WORK TASK: The records below are to be returned word for word, with pictures left out.

DATA TO USE:
────

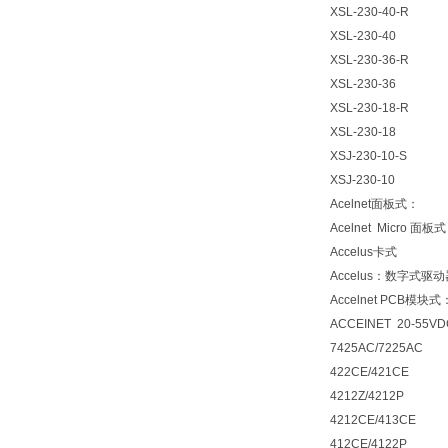
XSL-230-40-R
XSL-230-40
XSL-230-36-R
XSL-230-36
XSL-230-18-R
XSL-230-18
XSJ-230-10-S
XSJ-230-10
Acelnet面板式：
Acelnet Micro 面板
Accelus卡式
Accelus：数字式
Accelnet PCB模块式
ACCEINET 20-55VD
7425AC/7225AC
422CE/421CE
4212Z/4212P
4212CE/413CE
412CE/4122P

────

WRITTEN REPLY:
XSL-230-40-R
XSL-230-40
XSL-230-36-R
XSL-230-36
XSL-230-18-R
XSL-230-18
XSJ-230-10-S
XSJ-230-10
Acelnet面板式：
Acelnet Micro 面板
Accelus卡式
Accelus：数字式
Accelnet PCB模块式
ACCEINET 20-55VD
7425AC/7225AC
422CE/421CE
4212Z/4212P
4212CE/413CE
412CE/4122P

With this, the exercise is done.